Say-on-Pay & Shareholder Feedback (context)
- 2024 Say-on-Pay support: 94.2% “For” (5.8% “Against”). While this pertains to executive pay, it signals broad shareholder support for PNFP’s compensation governance.
Governance Assessment
- Strengths
- Independent director with multi-decade operating and M&A background; active on three governance/ESG-facing committees (Nominating & Governance; Community Affairs; Climate Sustainability).
- Meets attendance expectations; director equity vesting tied to ≥75% meeting attendance enhances engagement incentives.
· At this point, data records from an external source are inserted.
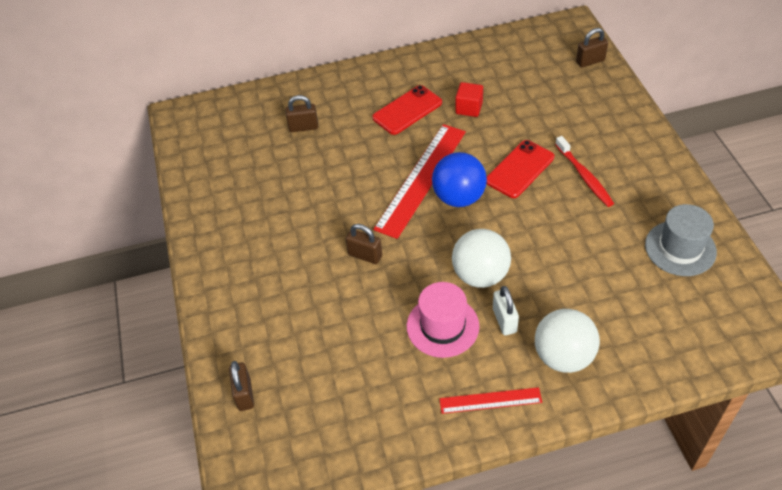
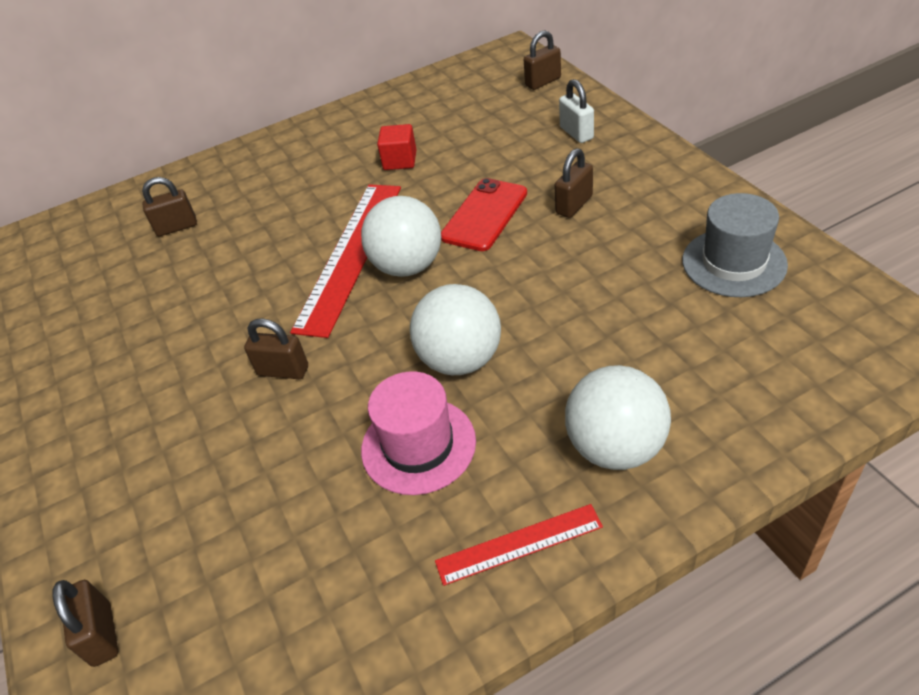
camera: 10 degrees left, 5 degrees down
(407, 110) = (318, 179): red phone -> none
(459, 197) = (408, 266): blue ball -> white ball
(504, 320) = (511, 415): white padlock -> white padlock (576, 133)
(584, 176) = (574, 205): red toothbrush -> brown padlock

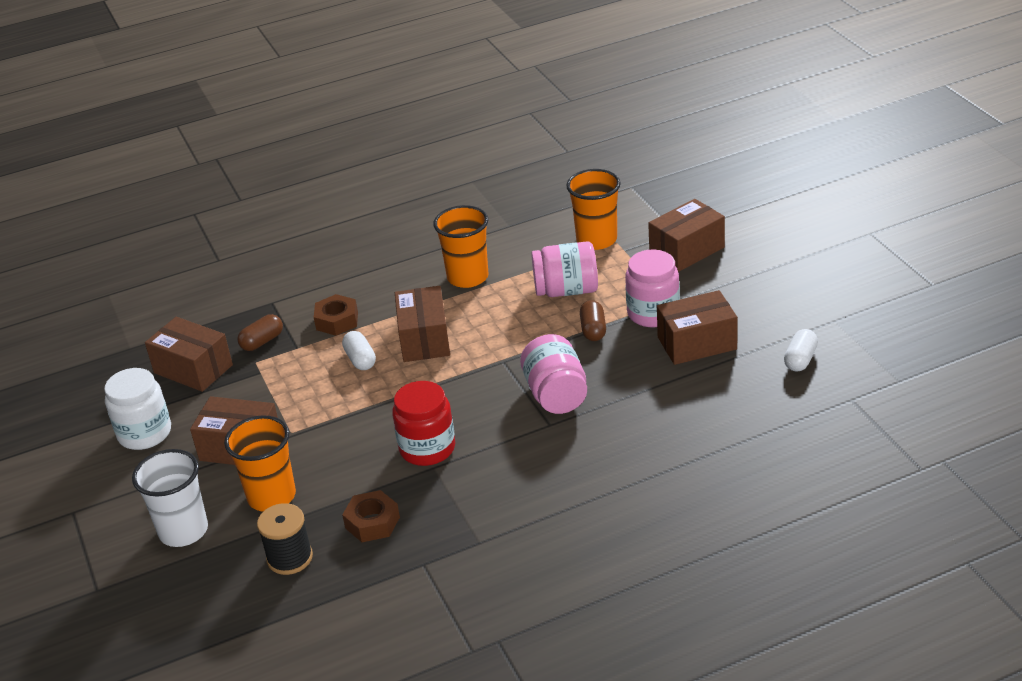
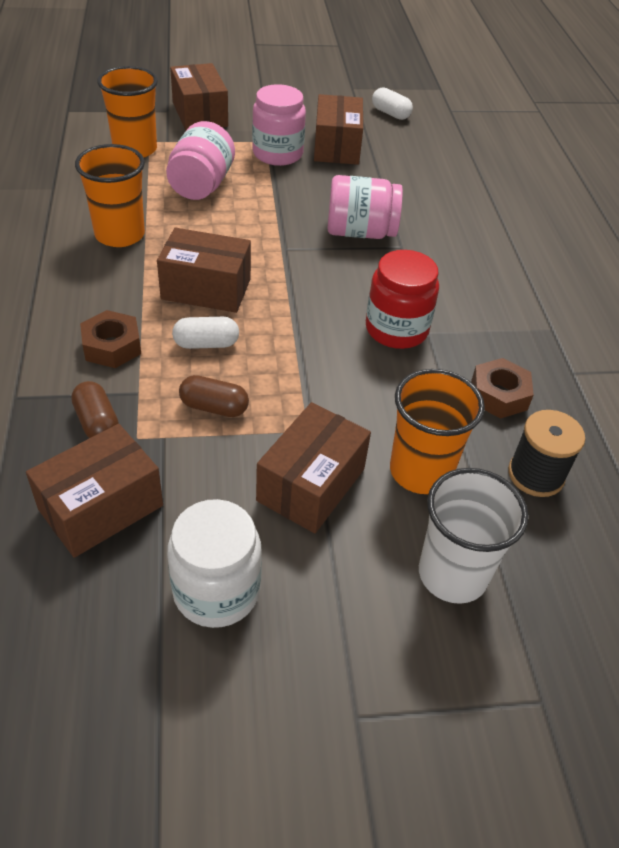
camera: 80 degrees left, 10 degrees up
(593, 330) = (276, 188): brown capsule -> brown capsule (214, 407)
- Meaningful ownership (0.16% of shares outstanding as of the record date), with family trust/spouse holdings disclosed; guidelines require ~3x average director pay and all directors are compliant; hedging prohibited and pledging discouraged.
- Monitoring items
- Director program skews cash-heavy vs peers (cash ~85th percentile); investors may prefer higher equity weighting for stronger alignment, though equity component is near median and ownership guidelines apply.
- Insider activity: Clustered sales near ~$126 in Dec 2024–Feb 2025 followed by a sizable open-market purchase of 22,000 shares at $90.09 on Aug 7, 2025; mixed signals that could reflect rebalancing then renewed conviction after price weakness. Interpret alongside fundamentals; transactions can reflect liquidity/tax planning.
- Red flags
- None apparent specific to Ingram: no pledging disclosed; independence affirmed; related-party relationships (if any) are represented as non-preferential ordinary-course banking services. Continue to review “Certain Relationships and Related Transactions” each proxy cycle.